- _Problem details_
Go through the data and copy every line in which "input" appears.

- _Records contained in a dataset_
● ● ● ● ● ● ●

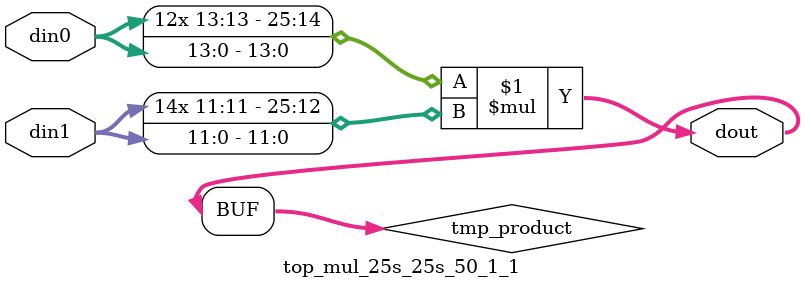
<source format=v>

`timescale 1 ns / 1 ps

 (* use_dsp = "yes" *)  module top_mul_25s_25s_50_1_1(din0, din1, dout);
parameter ID = 1;
parameter NUM_STAGE = 0;
parameter din0_WIDTH = 14;
parameter din1_WIDTH = 12;
parameter dout_WIDTH = 26;

input [din0_WIDTH - 1 : 0] din0; 
input [din1_WIDTH - 1 : 0] din1; 
output [dout_WIDTH - 1 : 0] dout;

wire signed [dout_WIDTH - 1 : 0] tmp_product;



























assign tmp_product = $signed(din0) * $signed(din1);








assign dout = tmp_product;





















endmodule

</source>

● ● ● ● ● ● ●

- _Result of the exercise_
input [din0_WIDTH - 1 : 0] din0; 
input [din1_WIDTH - 1 : 0] din1; 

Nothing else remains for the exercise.